Over years of observing people, I’ve come to this conclusion that people’s behavior is a result of either of two factors:
Their inner motivation to do or not do something
A fear of the consequences of doing or not doing something.
A student avoids copying in an exam because either he’s convinced it is wrong or he’s scared of getting caught. If his conviction is not very strong but the rules are strict, he will keep away from cheating. If the rules are lax but he has exemplary strength of character, he will still keep away from cheating. The ethical dilemma turns into a full-blown problem when a shaky conviction combines with no rules to deter wrong behavior.
So, when I view the shameful Bangalore New Year’s Eve mass molestation incident, I can see the two reasons why this and the many similar unreported events occur.
One – a lack of respect for women and two – the confidence that one can get away with it.
Of these two factors, dealing with the latter has to be the priority because changing the former will take time and effort, although change it must.
There are enough laws to deal with crimes against women; what we need is better implementation so that justice is served more speedily by punishing those perpetrating the crime. We need our policing systems to get more efficient and proactive instead of being ineptly reactive.
For example, if we know that mass gatherings of inebriated people lead to such misbehavior, why not impose restrictions on alcohol intake or restrict the number of persons allowed to enter these sensitive areas?

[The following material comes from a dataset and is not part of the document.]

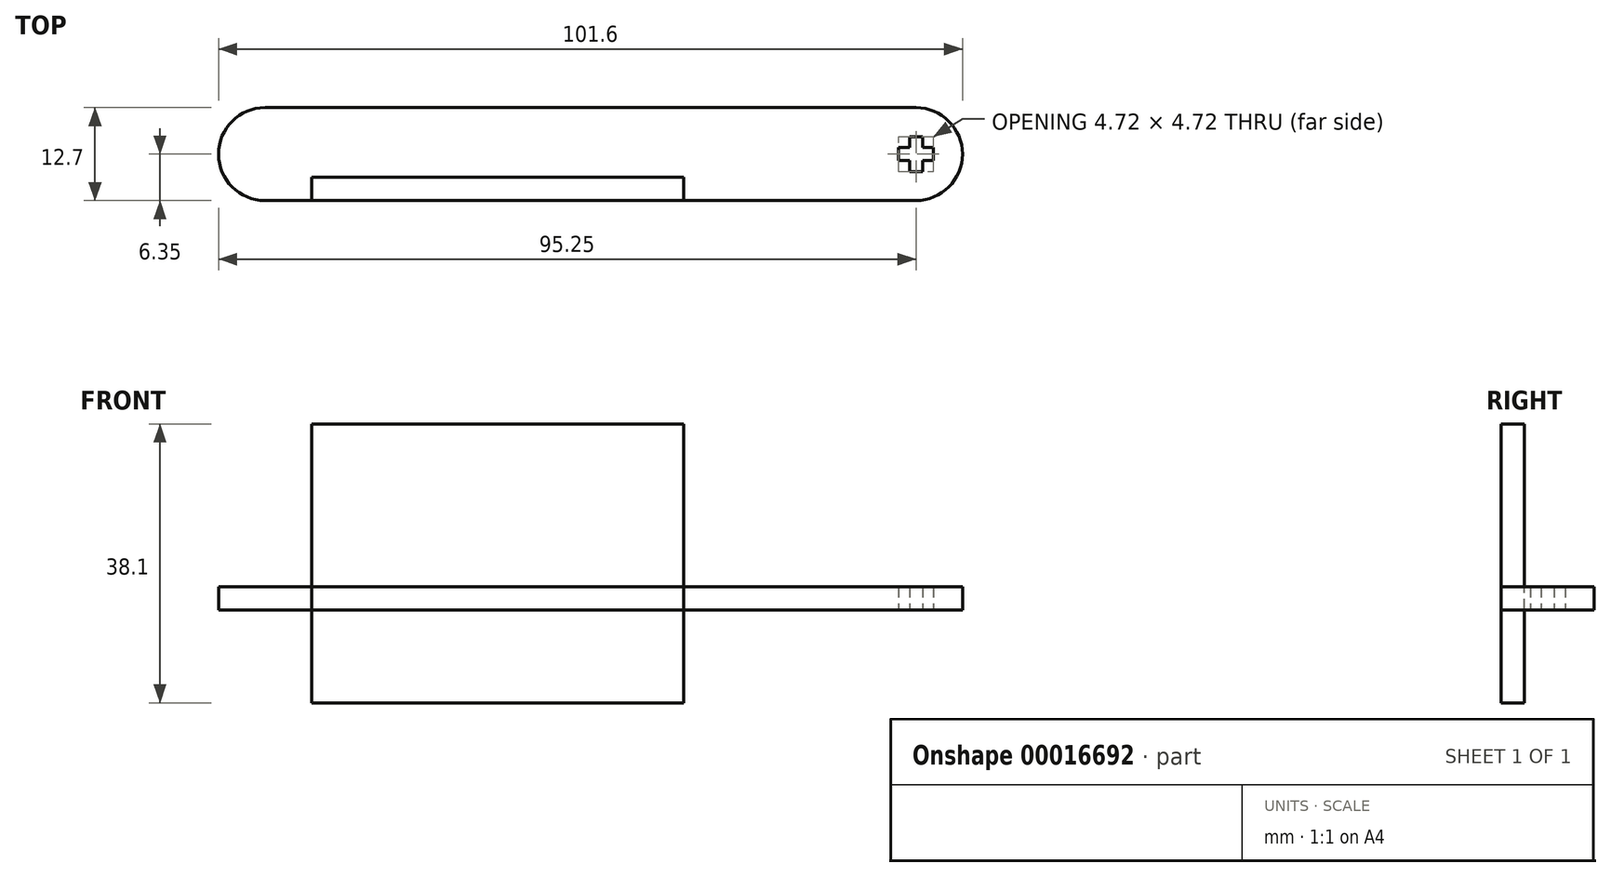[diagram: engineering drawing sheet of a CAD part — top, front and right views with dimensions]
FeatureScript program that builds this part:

From previous experiences in Bengaluru during the kidnapping of Raj Kumar by Veerappan or the Cauvery agitation, we know very well that miscreants take advantage of crowds to unleash mayhem. Why not set up systems to send out warnings to the known “rowdy sheeters” in sensitive areas to keep away from these places?
It would also be worthwhile to look at Wilson and Kelling’s “Broken Windows” theory specifically in relation to crimes against women. Regular police monitoring and stringent, quick punishment of incidents of eve-teasing, intimidation and stalking of women will serve as a deterrent to the more severe crimes of molestation and rape.
There are people commenting about how women provoke men by wearing provocative clothes, staying out late at night, mingling too much with guys, smoking and drinking, and so on. We already know from years of experience that women who are demurely dressed, stay indoors and avoid moving around with guys are equally sinned against.
Which brings me to the other vital aspect I mentioned before.
Along with the measures to put the fear of law into the heart of criminals, we also need to focus on inculcating respect for women. Because, as I pointed out in the copying scenario, if the student is firm in his conviction that cheating is the wrong way to success, he will never give in to the temptation to cheat, heedless of whether he is being supervised or not.
A person’s conduct depends on his thoughts which in turn are decided by his beliefs. A man who respects women will be innately armed against the animal instinct of wanting to use her to fulfill his pleasure. When a man has learned to discipline his mind and exert self-control, it matters not whether the woman in front of him is clad in a miniskirt or a gown that covers all.
Such disciplining of the mind is not an easy task. It calls on us to teach our sons how to behave with girls. It calls for us to demonstrate the same respect for all the women we interact with so that the little eyes watching us get the right example to emulate. It calls for us to cut down on sexist jokes. It requires that our movies stop showing that the hero wins his love by stalking her. It calls for our advertising to move away from the sexual objectification of women.
In other words, we need to fill our minds with a reverential spirit to become more cultured and refined.
Coming back to the exam scenario, there’s a third possibility other than the two I mentioned before. A student with shaky principles in a lax environment may still desist from copying if he realizes that there are others watching him, who, although not the authority, will take him to task and ensure he gets punished for cheating.
These “others” are the bystanders who are witness to crimes against women. Increasingly we find onlookers unwilling to raise a voice against a crime happening in front of them. Our instinct for self-preservation is far, far stronger than the desire to combat wrongdoings. Often, this arises from a sense of helplessness because we feel incapable of standing up to physical force. Which is why every time I hear someone advising girls to learn self-defence (a very valid suggestion), I cannot help but feel strongly that we must insist our boys learn it too – so that they too develop the confidence and mental strength to stand up and defend any woman in trouble.
We need to have the entire community stepping up to the need to support our women. When we witness what appears to be a brawl between a man and a woman, we need to politely enquire if any help is needed instead of dismissing it as “a private affair.” We need to stand by not just our family, but also our neighbours and colleagues at the workplace to ensure the wronged woman gets justice. When we are able to do this, perhaps our women will slowly develop the gumption necessary to come forward and lodge complaints against those who harass them, ensuring justice is served.
Perhaps then, they will learn to live comfortably in their own skin, knowing they are valued for the persons they are rather than the way they dress, walk, talk and live.
Until all this happens, the only wise thing a woman can do is hone her instincts on what she needs to do to preserve her dignity and sanity.